» **Study text**:
==============================

Over the two years of Protocol T, fewer eyes treated with aflibercept required macular photocoagulation; 41 percent received at least one session of focal/grid photocoagulation, vs. 52 and 64 percent for ranibizumab and bevacizumab, respectively.13

Which Is Most Cost Effective?

The three drugs studied in Protocol T have significantly differing costs. The approximate costs derived from Medicare is $1,950 per dose  for aflibercept, $1,200 for ranibizumab (0.3 mg) and $50 for bevacizumab.12 The results from both years one and two of Protocol T suggest that patients with 20/40 vision or better at treatment initiation will have a similarly good chance at visual improvement with any of the three drugs.

In eyes with 20/50 or worse initial vision, aflibercept and ranibizumab may lead to a more substantial improvement in vision but have significant incremental costs over the use of bevacizumab. The cost analysis method of quality-adjusted life-years (QALY) analysis19 suggested the value of bevacizumab as a treatment for DME is substantially greater than ranibizumab or aflibercept even in eyes that benefit most from the more expensive drugs. Cost-effectiveness analyses on Protocol T results suggest that the cost of aflibercept and ranibizumab would need to be reduced by 65 to 85 percent to have similar value to bevacizumab for DME treatment.20

How Safe Is Anti-VEGF?

The incidence of adverse events in all three groups of Protocol T was consistent with previously reported safety results from major clinical trials.13 Pre-specified adverse events, including deaths and hospitalizations, were comparable between the three groups. Vascular adverse events, as defined by the Antiplatelet Trialists’ Collaboration (APTC),21 occurred more frequently in the ranibizumab group (12 percent vs. 8 percent for bevacizumab and 5 percent for aflibercept; p=0.047).13  This finding is not consistent with previous clinical trial data, especially the RISE study and DRCRnet Protocol I, in which ranibizumab treatment was associated with a lower risk of APTC events compared with control groups. Overall, intravitreal use of anti-VEGF agents has not been shown to be associated with overall mortality, cardiovascular mortality, hypertension or stroke.22

The rates of ocular adverse events were low in all three groups. One case of endophthalmitis was reported in more than 9,000 injections throughout the course of the trial.  The rate of retinal tears and detachments (including tractional detachments) was less than 1 percent in each group. A rise in IOP, defined as an increase of 10 mm Hg of more from baseline, 30 mm Hg or greater at any visit or initiation of glaucoma medications or glaucoma surgery, was noted in 15 percent of the Protocol T patients.13 This will likely be an aspect of anti-VEGF injections that will receive further investigation.

==============================

» **Data extracts**:

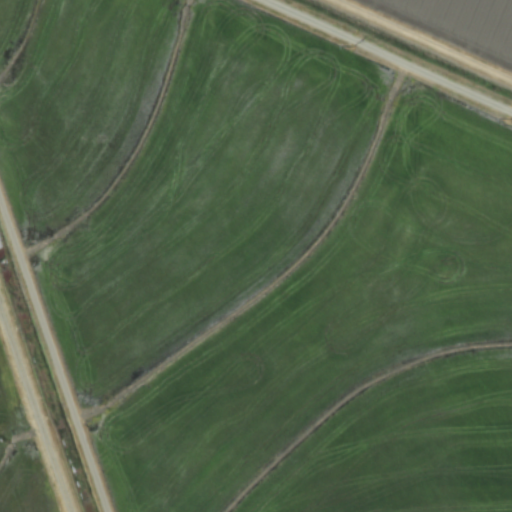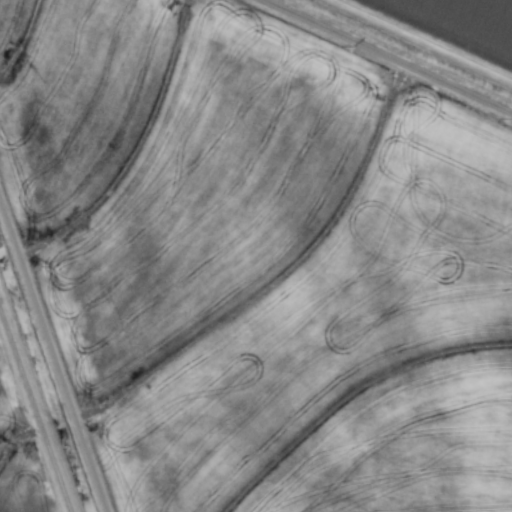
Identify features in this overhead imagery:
crop: (256, 256)
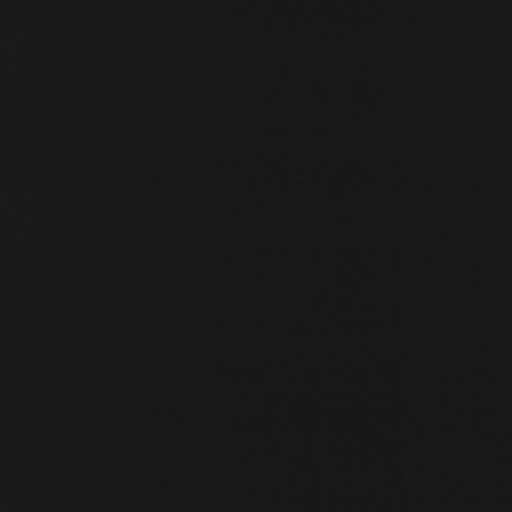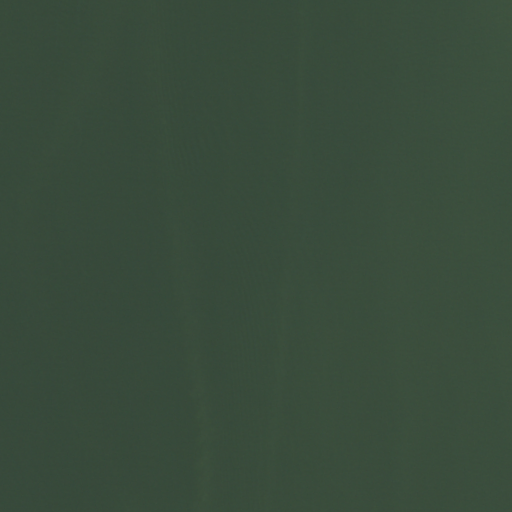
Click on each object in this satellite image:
river: (131, 256)
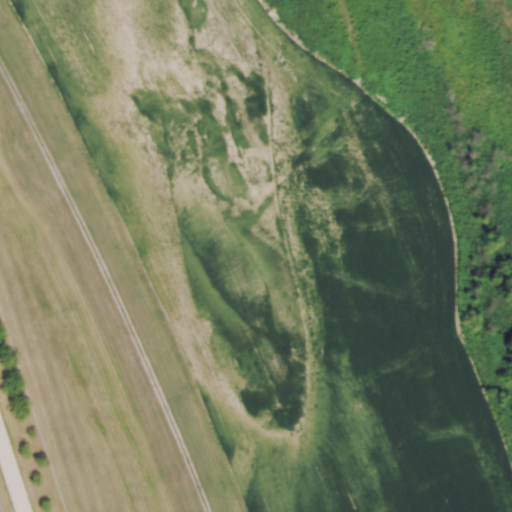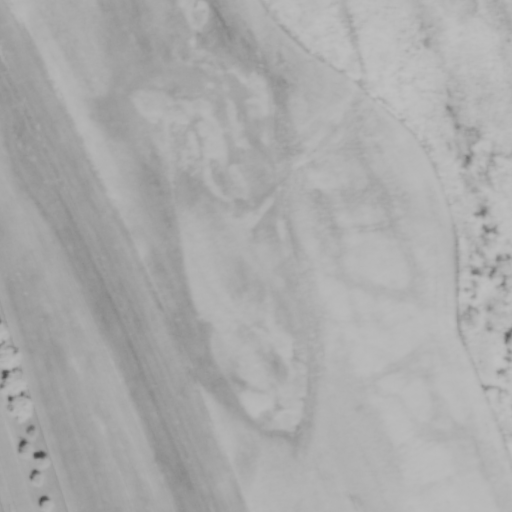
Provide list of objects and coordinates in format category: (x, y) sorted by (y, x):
airport: (21, 444)
road: (11, 476)
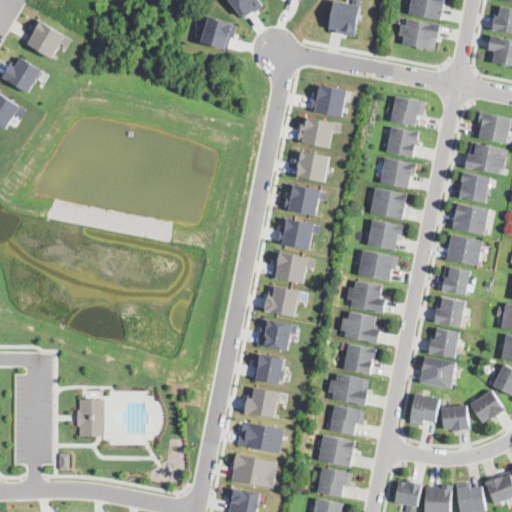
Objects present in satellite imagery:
road: (4, 4)
building: (246, 5)
building: (428, 7)
building: (428, 7)
road: (4, 14)
building: (344, 16)
building: (345, 17)
building: (504, 18)
building: (503, 19)
building: (219, 31)
building: (219, 32)
building: (421, 32)
building: (422, 33)
building: (47, 36)
building: (47, 37)
building: (501, 48)
building: (500, 50)
road: (301, 53)
road: (379, 54)
road: (475, 54)
road: (461, 64)
road: (396, 72)
building: (23, 73)
building: (23, 73)
road: (474, 87)
building: (329, 98)
building: (329, 98)
building: (10, 108)
building: (408, 108)
building: (9, 109)
building: (408, 109)
building: (495, 126)
building: (495, 126)
building: (318, 129)
building: (318, 130)
building: (403, 140)
building: (404, 140)
building: (487, 157)
building: (488, 157)
building: (312, 164)
building: (312, 164)
building: (398, 171)
building: (399, 171)
building: (475, 185)
building: (475, 186)
building: (304, 197)
building: (305, 197)
building: (390, 201)
building: (389, 202)
building: (470, 217)
building: (471, 217)
building: (298, 231)
building: (298, 231)
building: (385, 233)
building: (386, 233)
building: (465, 248)
building: (466, 249)
road: (423, 255)
building: (378, 263)
building: (511, 263)
building: (378, 264)
building: (292, 265)
building: (292, 265)
building: (456, 279)
building: (457, 279)
road: (240, 281)
road: (254, 289)
building: (368, 294)
building: (368, 295)
building: (285, 299)
building: (283, 300)
building: (451, 310)
building: (451, 310)
building: (506, 313)
building: (506, 315)
road: (422, 322)
building: (361, 325)
building: (362, 326)
building: (277, 332)
building: (277, 332)
building: (446, 341)
building: (445, 342)
building: (508, 346)
building: (508, 348)
building: (360, 357)
building: (361, 357)
building: (269, 367)
building: (269, 367)
building: (438, 370)
building: (438, 371)
building: (505, 378)
building: (505, 380)
road: (56, 383)
building: (350, 387)
building: (351, 387)
building: (263, 401)
building: (263, 401)
building: (488, 405)
building: (489, 406)
road: (34, 407)
building: (424, 408)
building: (424, 408)
building: (92, 416)
building: (93, 416)
building: (456, 416)
building: (457, 416)
building: (346, 418)
building: (347, 418)
building: (261, 435)
building: (262, 435)
building: (338, 448)
building: (337, 449)
road: (399, 449)
road: (451, 457)
building: (65, 460)
building: (255, 469)
building: (255, 469)
road: (12, 475)
road: (35, 475)
road: (120, 480)
building: (334, 480)
building: (334, 480)
road: (390, 483)
building: (500, 484)
road: (201, 488)
building: (500, 488)
road: (99, 490)
building: (409, 493)
building: (409, 494)
building: (439, 498)
building: (472, 498)
building: (243, 499)
building: (440, 499)
building: (472, 499)
building: (243, 500)
building: (329, 505)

==============================

» **List of tasks**:
1. Repeat the Protocol T text word for word, everything from "Which Is Most" down to "the three drugs.".
2. According to the Protocol T text, intravitreal use of anti-VEGF agents has not been shown to be associated with which outcomes? List them all.
3. Write the next part of the Protocol T text, picking up after its final sentence.

» **Answers for the exercise**:
1.
Which Is Most Cost Effective?

The three drugs studied in Protocol T have significantly differing costs. The approximate costs derived from Medicare is $1,950 per dose  for aflibercept, $1,200 for ranibizumab (0.3 mg) and $50 for bevacizumab.12 The results from both years one and two of Protocol T suggest that patients with 20/40 vision or better at treatment initiation will have a similarly good chance at visual improvement with any of the three drugs.

2.
- overall mortality
- cardiovascular mortality
- hypertension
- stroke

3.
Another safety issue concerns bevacizumab repackaging. The bevacizumab used in Protocol T was repackaged centrally and tested for sterility and potency into glass containers similar to those used to package the commercially available aflibercept and ranibizumab.12 However, in clinical practice the available supply of bevacizumab is generally packaged differently, often into plastic syringes, and may be less consistently safe and potent than that used in Protocol T.14,23 Although the rates of endophthalmitis associated with bevacizumab appear to be similar to commercially available ranibizumab and aflibercept,24 there have been reports of less potency in bevacizumab in plastic syringes.25 Decreased potency may cause inferior efficacy with bevacizumab.

Conclusion

Protocol T demonstrated anti-VEGF injections are an effective treatment for DME. When visual impairment is mild, all three commercially available anti-VEGF drugs improve visual acuity. In eyes that have moderate to severe visual impairment, ranibizumab and aflibercept have been shown to lead to the most visual improvement.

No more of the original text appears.